Copy out the lines below word for word, and leave the pictures out of your answer.

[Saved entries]
#####
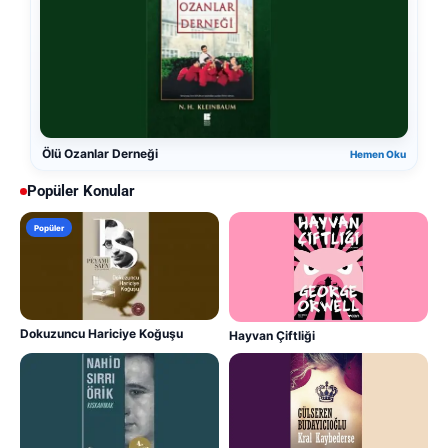
Ölü Ozanlar Derneği
Hemen Oku
Popüler Konular
Popüler
Dokuzuncu Hariciye Koğuşu
Hayvan Çiftliği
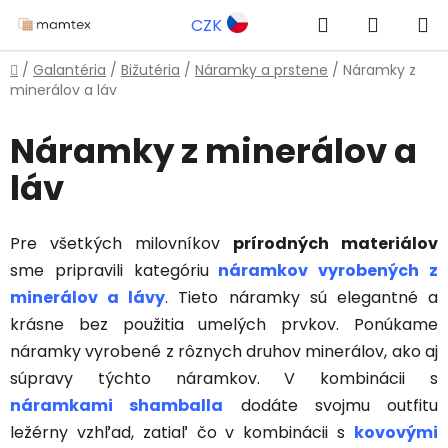
Prejsť
Hľadať
NÁKUP
CZK
na
obsah
KOŠÍK
Domov
/
Galantéria
/
Bižutéria
/
Náramky a prstene
/
Náramky z
minerálov a láv
Náramky z minerálov a
láv
Pre všetkých milovníkov
prírodných materiálov
sme pripravili kategóriu
náramkov vyrobených z
minerálov a lávy
. Tieto náramky sú elegantné a
krásne bez použitia umelých prvkov. Ponúkame
náramky vyrobené z rôznych druhov minerálov, ako aj
súpravy týchto náramkov. V kombinácii s
náramkami shamballa
dodáte svojmu outfitu
ležérny vzhľad, zatiaľ čo v kombinácii s
kovovými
#####
Exercise output
Ölü Ozanlar Derneği
Hemen Oku
Popüler Konular
Popüler
Dokuzuncu Hariciye Koğuşu
Hayvan Çiftliği
Prejsť
Hľadať
NÁKUP
CZK
na
obsah
KOŠÍK
Domov
/
Galantéria
/
Bižutéria
/
Náramky a prstene
/
Náramky z
minerálov a láv
Náramky z minerálov a
láv
Pre všetkých milovníkov
prírodných materiálov
sme pripravili kategóriu
náramkov vyrobených z
minerálov a lávy
. Tieto náramky sú elegantné a
krásne bez použitia umelých prvkov. Ponúkame
náramky vyrobené z rôznych druhov minerálov, ako aj
súpravy týchto náramkov. V kombinácii s
náramkami shamballa
dodáte svojmu outfitu
ležérny vzhľad, zatiaľ čo v kombinácii s
kovovými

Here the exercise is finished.